3.2. Synthesis of (S)-4-[(3aR,4S,7aR)-4-Methoxy-6-methyl-3-methylene-2-oxo-2,3,3a,4,7,7a-hexahydrobenzofuran-5-yl]pentyl Acetate (or Named: 1-O-Acetyl-6-methoxybritannilactone)

To a 5 mL round-bottomed flask containing ABL (0.1 mmol) in dry THF (3 mL) was added CH₃I (2.0 mmol), Ag₂O (0.5 mmol), Me₂S (0.5 mmol), molecular sieve 4 Å (1.5 weight % of THF). The resulting solution was stirred at room temperature for 24 h. After completely by TLC test, the solution was washed with water, extracted with EtOAC, dried with anhydrous Na₂SO₄, and further purified by the column chromatography to get the analogue 2 in the yield of 85%.

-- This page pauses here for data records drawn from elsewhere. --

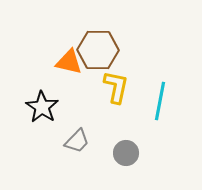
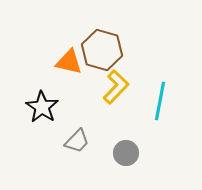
brown hexagon: moved 4 px right; rotated 15 degrees clockwise
yellow L-shape: rotated 32 degrees clockwise
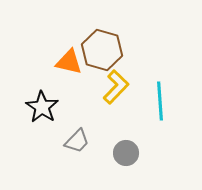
cyan line: rotated 15 degrees counterclockwise
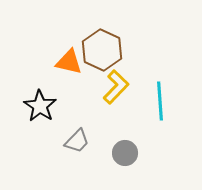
brown hexagon: rotated 9 degrees clockwise
black star: moved 2 px left, 1 px up
gray circle: moved 1 px left
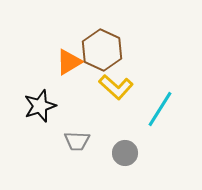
orange triangle: rotated 44 degrees counterclockwise
yellow L-shape: rotated 88 degrees clockwise
cyan line: moved 8 px down; rotated 36 degrees clockwise
black star: rotated 20 degrees clockwise
gray trapezoid: rotated 48 degrees clockwise
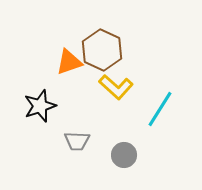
orange triangle: rotated 12 degrees clockwise
gray circle: moved 1 px left, 2 px down
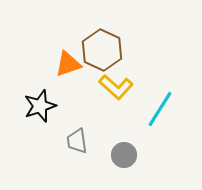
orange triangle: moved 1 px left, 2 px down
gray trapezoid: rotated 80 degrees clockwise
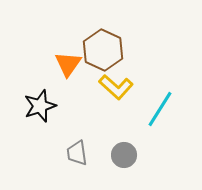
brown hexagon: moved 1 px right
orange triangle: rotated 36 degrees counterclockwise
gray trapezoid: moved 12 px down
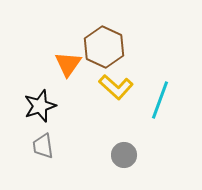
brown hexagon: moved 1 px right, 3 px up
cyan line: moved 9 px up; rotated 12 degrees counterclockwise
gray trapezoid: moved 34 px left, 7 px up
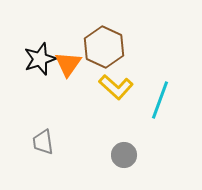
black star: moved 47 px up
gray trapezoid: moved 4 px up
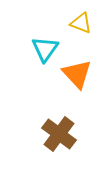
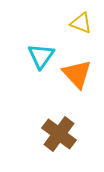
cyan triangle: moved 4 px left, 7 px down
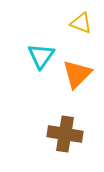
orange triangle: rotated 28 degrees clockwise
brown cross: moved 6 px right; rotated 28 degrees counterclockwise
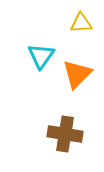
yellow triangle: rotated 25 degrees counterclockwise
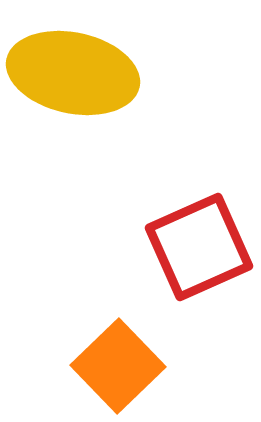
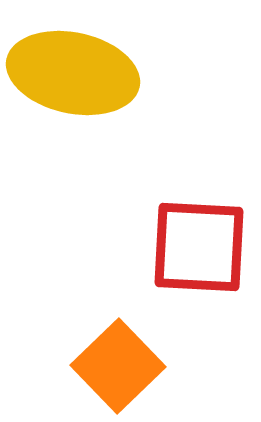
red square: rotated 27 degrees clockwise
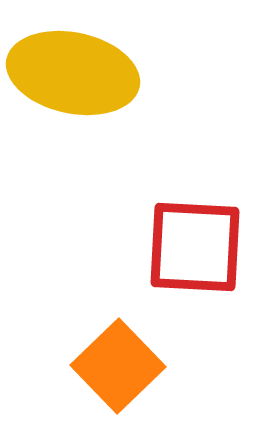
red square: moved 4 px left
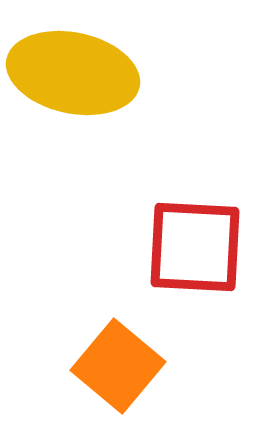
orange square: rotated 6 degrees counterclockwise
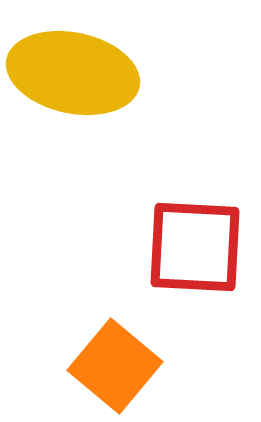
orange square: moved 3 px left
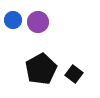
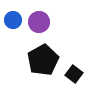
purple circle: moved 1 px right
black pentagon: moved 2 px right, 9 px up
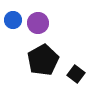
purple circle: moved 1 px left, 1 px down
black square: moved 2 px right
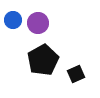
black square: rotated 30 degrees clockwise
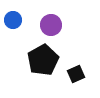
purple circle: moved 13 px right, 2 px down
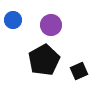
black pentagon: moved 1 px right
black square: moved 3 px right, 3 px up
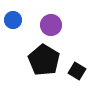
black pentagon: rotated 12 degrees counterclockwise
black square: moved 2 px left; rotated 36 degrees counterclockwise
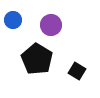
black pentagon: moved 7 px left, 1 px up
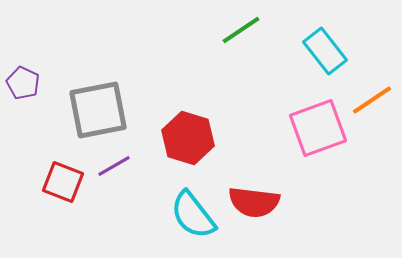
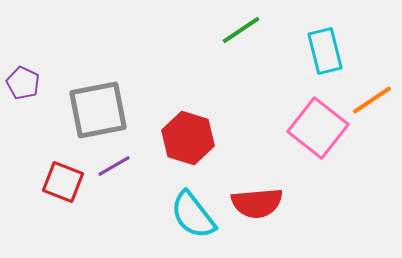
cyan rectangle: rotated 24 degrees clockwise
pink square: rotated 32 degrees counterclockwise
red semicircle: moved 3 px right, 1 px down; rotated 12 degrees counterclockwise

1-O-Acetyl-6-methoxybritannilactone (2): yellow oil. ¹H-NMR (500 MHz, CDCl₃) δ 6.31 (d, J = 2.7 Hz, 1H, H-13a), 5.63 (d, J = 2.2 Hz, 1H, H-13b), 4.98–4.92 (m, 1H, H-8), 3.99–3.86 (m, 2H, H-1), 3.63–3.54 (m, 1H, H-6), 3.38 (s, 3H, CH₃O-6), 2.75 (dd, J = 16.0, 2.6 Hz, 1H, H-9a), 2.67 (dd, J = 12.8, 7.8 Hz, 1H, H-4), 2.38 (dd, J = 16.0, 1.8 Hz, 1H, H-9b), 2.04 (s, 3H, CH₃CO-1), 1.74 (s, 3H, H-14), 1.46–1.33 (m, 1H, H-2a), 1.29–1.17 (m, 2H, H-2b and H-3a), 1.06–0.92 (m, 4H, H-3b and H-15); ¹³C-NMR (126 MHz, CDCl₃) δ 171.37 (CH₃COO-1), 170.00 (C-12), 137.53 (C-11), 134.92 (C-10), 131.08 (C-5), 123.39 (C-13), 78.17 (C-8), 76.25 (C-6), 64.48 (C-1), 56.40 (CH₃O-6), 39.97 (C-7), 34.54 (C-9), 33.02 (C-4), 31.64 (C-3), 26.73 (C-2), 21.12 (CH₃COO-1), 20.44 (C-14), 18.83 (C-15). HRMS (ESI) m/z calcd for C₁₈H₂₇O₅ [M + H]⁺ 323.18530, found 323.18524.